• A latest development in Earth science to identify particularly the Earth’s past climate has been released
  • The ancient ice was pulled up from the depths of Antarctica and Greenland
  • It is believed that the record dates 800,000 years back

An ice pulled up from the depths of Antarctica and Greenland which was sliced up, photographed and tested unveiled a latest development in Earth science to identify particularly the Earth’s past climate.

The ancient ice now under the study of the National Ice Core Laboratory in Lakewood is a remnant of centuries of snowfall which was compressed by the weight of successive years of accumulation.

Most parts of the ice, however, were shipped to other laboratories where researchers do more experiments in search for clues about the Earth’s past and future.
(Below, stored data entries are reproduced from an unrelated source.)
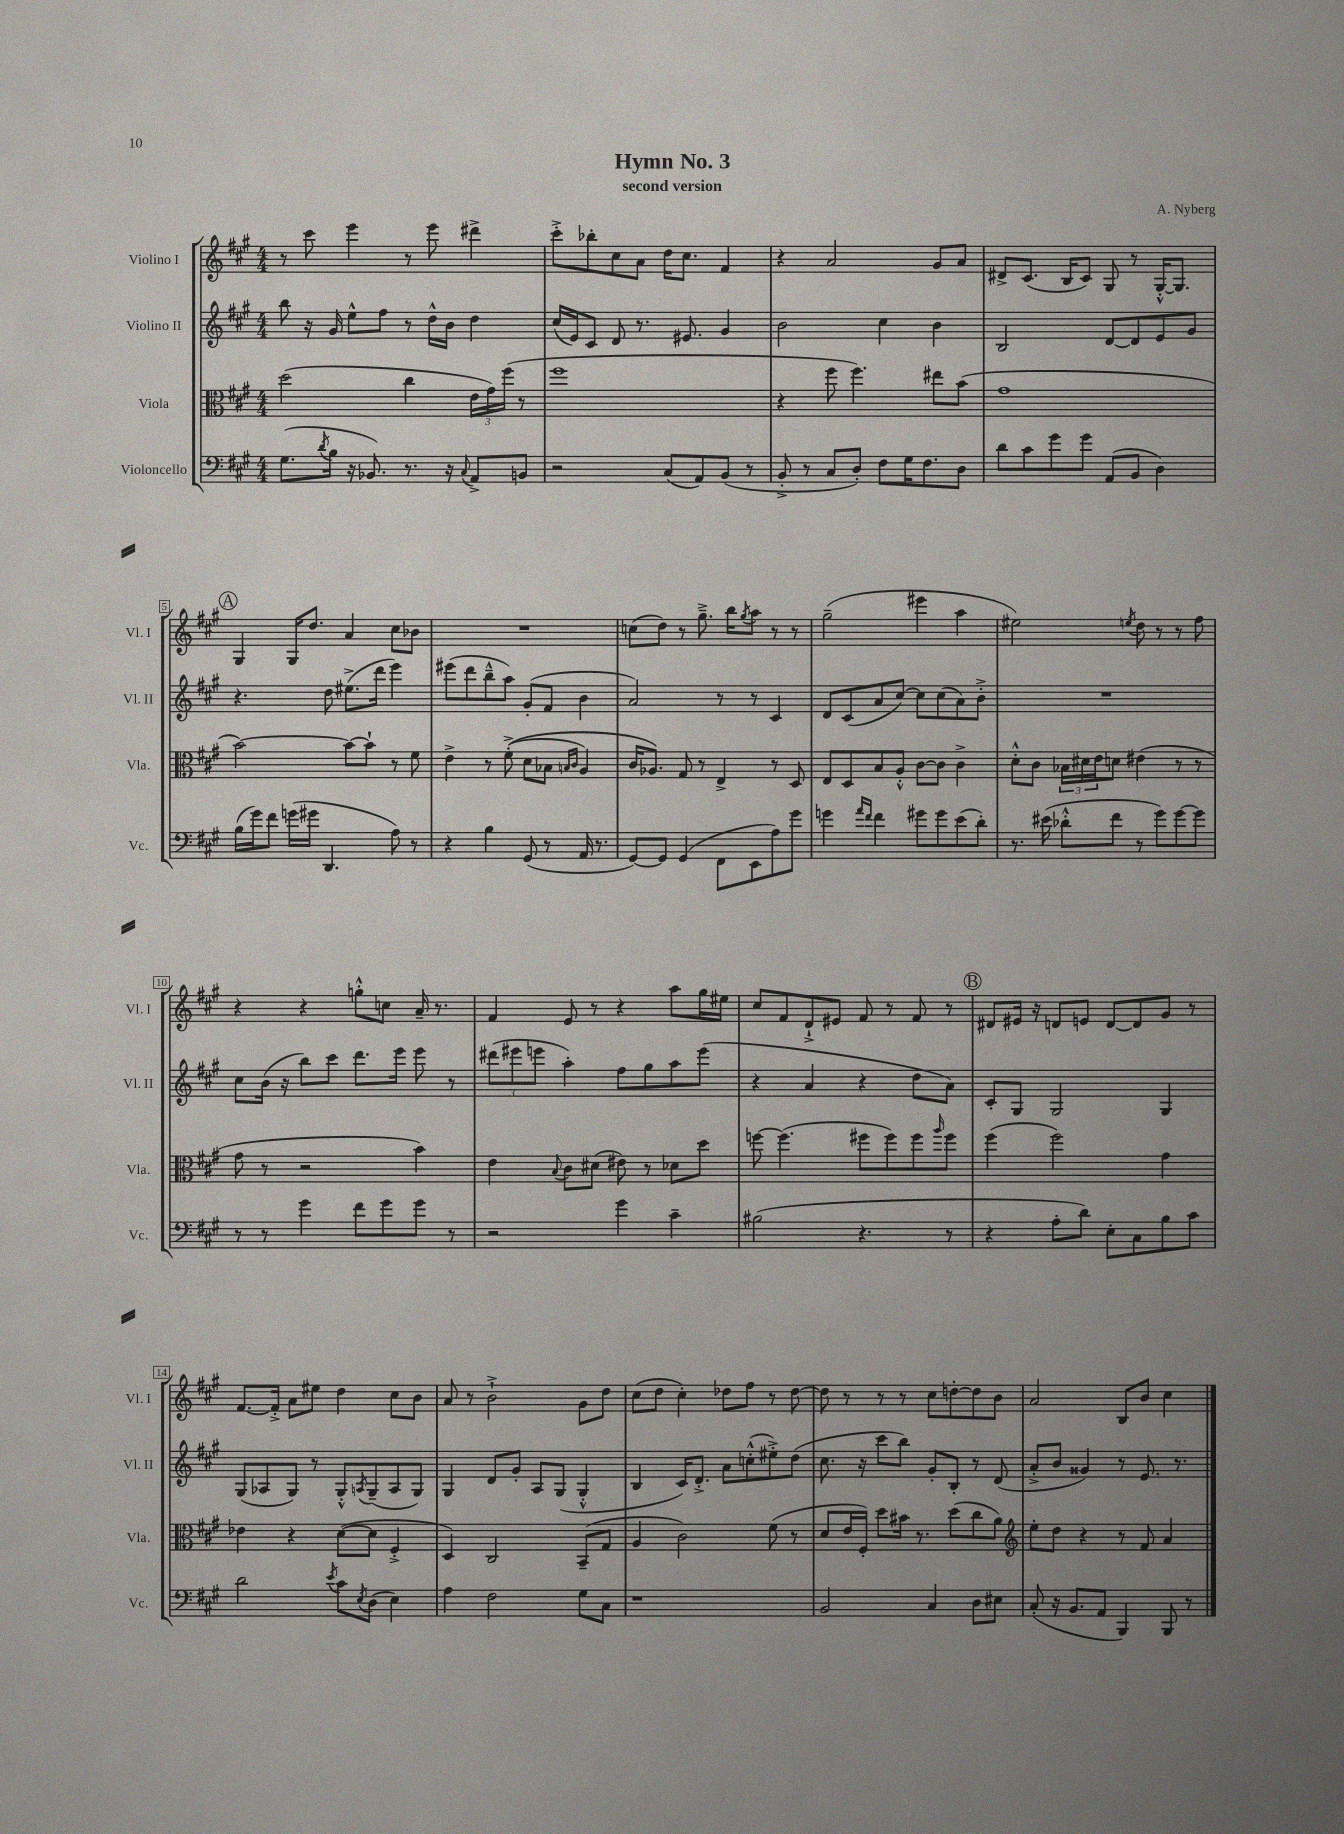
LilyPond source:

\header { title = "Hymn No. 3" composer = "A. Nyberg" subtitle = "second version" }
<<
\new StaffGroup <<
\new Staff = "s0" \with { instrumentName = "Violino I" shortInstrumentName = "Vl. I" } {
    \clef treble \key a \major \numericTimeSignature \time 4/4
    r8 cis'''8 e'''4 r8 e'''8 dis'''4-> |
    cis'''8-.-> bes''8-. cis''8 a'8 d''16 cis''8. fis'4 |
    r4 a'2 gis'8 a'8 |
    dis'8-> cis'8.( b16 cis'8) gis8 r8 gis16~-.-^ gis8. |
    \mark \markup { \circle "A" } gis4 gis16 d''8. a'4 cis''8 bes'8 |
    R1 |
    c''8( d''8) r8 gis''8.---> b''16 \acciaccatura { gis''8 } a''8 r8 r8 |
    gis''2--( eis'''4 a''4 |
    eis''2) \acciaccatura { e''8 } d''8 r8 r8 fis''8 |
    r4 r4 g''8-.-^ c''8 a'16-- r8. |
    fis'4 e'8 r8 r4 a''8 gis''16 eis''16 |
    cis''8 fis'8 d'8-!-> eis'8 fis'8 r8 fis'8 r8 |
    \mark \markup { \circle "B" } dis'8 eis'16 r16 d'8 e'8 d'8~ d'8 gis'8 r8 |
    fis'8.~ fis'16-.-> a'8 eis''8 d''4 cis''8 b'8 |
    a'8 r8 b'2-!-> gis'8 d''8 |
    cis''8( d''8 cis''4-.) des''8 fis''8 r8 des''8~ |
    des''8 r8 r8 r8 cis''8 d''8~-. d''8 b'8 |
    a'2 b8 b'8 cis''4 \bar "|." |
}
\new Staff = "s1" \with { instrumentName = "Violino II" shortInstrumentName = "Vl. II" } {
    \clef treble \key a \major \numericTimeSignature \time 4/4
    b''8 r16 gis'16 e''8-^ fis''8 r8 d''16-^ b'16 d''4 |
    cis''16( e'16) cis'8 d'8 r8. eis'8. gis'4 |
    b'2 cis''4 b'4 |
    b2 d'8~ d'8 e'8 gis'8 |
    \mark \markup { \circle "A" } r4. d''8 eis''8.->( d'''16 e'''4) |
    eis'''8( d'''8 b''8---^ a''8) gis'8-.( fis'8 b'4 |
    a'2) r8 r8 cis'4 |
    d'8 cis'8( a'8 cis''8~) cis''8 cis''8( a'8) b'8-.-> |
    R1 |
    cis''8 b'16( r16 b''8) cis'''8 d'''8. e'''16 e'''8 r8 |
    \tuplet 3/2 { dis'''8( eis'''8 e'''8 } a''4-.) fis''8 gis''8 a''8 e'''8( |
    r4 a'4 r4 d''8 a'8) |
    \mark \markup { \circle "B" } cis'8-. gis8 gis2 gis4 |
    gis8( aes8 gis8) r8 gis8-.-^ \acciaccatura { a8 } gis8--( a8 gis8) |
    gis4 d'8 gis'8-. a8 gis8( gis4-.-^ |
    b4 cis'16) d'8.-.-> a'8 c''8-.-^( eis''8-.->) d''8( |
    cis''8. r16 cis'''8 b''8) gis'8-. b8-. r8 d'8( |
    a'8-.-> b'8 gisis'4) r8 e'8. r8. \bar "|." |
}
\new Staff = "s2" \with { instrumentName = "Viola" shortInstrumentName = "Vla." } {
    \clef alto \key a \major \numericTimeSignature \time 4/4
    d''2( cis''4 \tuplet 3/2 { e'16 gis'16) fis''16( } r8 |
    fis''1 |
    r4 fis''8 fis''4.) eis''8 b'8( |
    gis'1 |
    \mark \markup { \circle "A" } b'2~) b'8~ b'8-! r8 fis'8 |
    e'4-> r8 fis'8-.->(\( d'8 bes8 \grace { b16 cis'16 } a4) |
    cis'16 aes8.\) gis8 r8 e4-> r8 d8 |
    e8 d8 b8 a8-.-^ cis'8~ cis'8 cis'4-> |
    d'8-.-^ cis'8 \tuplet 3/2 { bes16 dis'16 e'16 } d'8 eis'4( r8 r8 |
    gis'8 r8 r2 b'4) |
    e'4 \appoggiatura { b8 } cis'8 dis'8( eis'8) r8 des'8 d''8 |
    f''8~ f''4.( fis''8 fis''8) fis''8 \grace { a''16 } fis''8 |
    \mark \markup { \circle "B" } fis''4( fis''2) gis'4 |
    ees'4 r4 d'8~( d'8 fis4-.-> |
    d4) cis2 b,8--( gis8 |
    a4 cis'2) fis'8( r8 |
    d'8 e'16 fis16-.) d''8 bis'16 r8. d''8( cis''8 a'8) |
    \clef treble e''8-. d''8 r4 r8 fis'8 a'4 \bar "|." |
}
\new Staff = "s3" \with { instrumentName = "Violoncello" shortInstrumentName = "Vc." } {
    \clef bass \key a \major \numericTimeSignature \time 4/4
    gis8.( \acciaccatura { d'8 } b16 r16 bes,8.) r8. r16 \appoggiatura { cis8 } a,8-> b,8 |
    r2 cis8( a,8) b,8( r8 |
    b,8-.-> r8 cis8 d8-.) fis8 gis16 fis8. d8 |
    d'8 cis'8 gis'8 gis'8 a,8( b,8 d4) |
    \mark \markup { \circle "A" } b16( gis'16) fis'8 g'16( gis'16 d,4. a8) r8 |
    r4 b4 gis,8( r8 a,16 r8. |
    gis,8~) gis,8 gis,4( fis,8 e,8 a8) gis'8 |
    g'4 \grace { a'16 fis'16 } fis'4 gis'8 gis'8 e'8( d'8-.) |
    r8. eis'16( des'8-.-^ fis'8 r8 gis'8) gis'8~ gis'8 |
    r8 r8 gis'4 fis'8 gis'8 gis'8 r8 |
    r2 gis'4 cis'4-- |
    bis2( r4. r8 |
    \mark \markup { \circle "B" } r4 a8-. d'8) e8-. cis8 b8 cis'8 |
    d'2 \acciaccatura { e'8 } cis'8 \acciaccatura { e8 } d8( e4) |
    a4 fis2 gis8 cis8 |
    r1 |
    b,2 cis4 d8 eis8 |
    cis8-.( r16 b,8. a,8 b,,4) b,,8 r8 \bar "|." |
}
>>
>>
\layout { \context { \Score \override BarNumber.stencil = #(make-stencil-boxer 0.1 0.3 ly:text-interface::print) } }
The ice cores described as smooth and milky white, about 4-5 inches in diameter provide researchers with historical information which include: air temperature, greenhouse gases and evidences of cosmic events.

It is believed that the record dates 800,000 years back.

The ice cores are kept at about negative 11 degrees Fahrenheit in a white-walled walk-room in the Lakewood freezer.

Workers push the cores through a series of saws on metal frame benches, divvying the ice to a prearranged pattern for different experiments.

Crews then secure them in protective tubes, place them in chilled containers and have them transported to Colarado lab via US refrigerated trucks.

Other parts of ice cores were also placed in a larger room at about negative 33 degrees Fahrenheit for future researchers to verify old results.

“You can drill into it, and its much like looking at tree rings,” T.J. Fudge, a University of Washington researcher, said.

Electric current supplied to the ice cores has detected a thin layer of volcanic residue deposited on the ice when a volcano erupted about 8,000 years ago.

Specialized drilling rigs pull the cores as deep as 9,800 feet below the surface of the ice sheets.

Scientists say that a layer of a volcanic residue which indicates the year when an ice was formed is a reference point for annual layers above and below.

The record, scientist say, is remarkably precise which even reflect seasonal changes.

A new technique called continuous flow analysis allows scientists to slowly melt a one-yard stick of ice and analyze it drop by drop, instead of the usual way of cutting the ice into small pieces, melting those one by one to average results.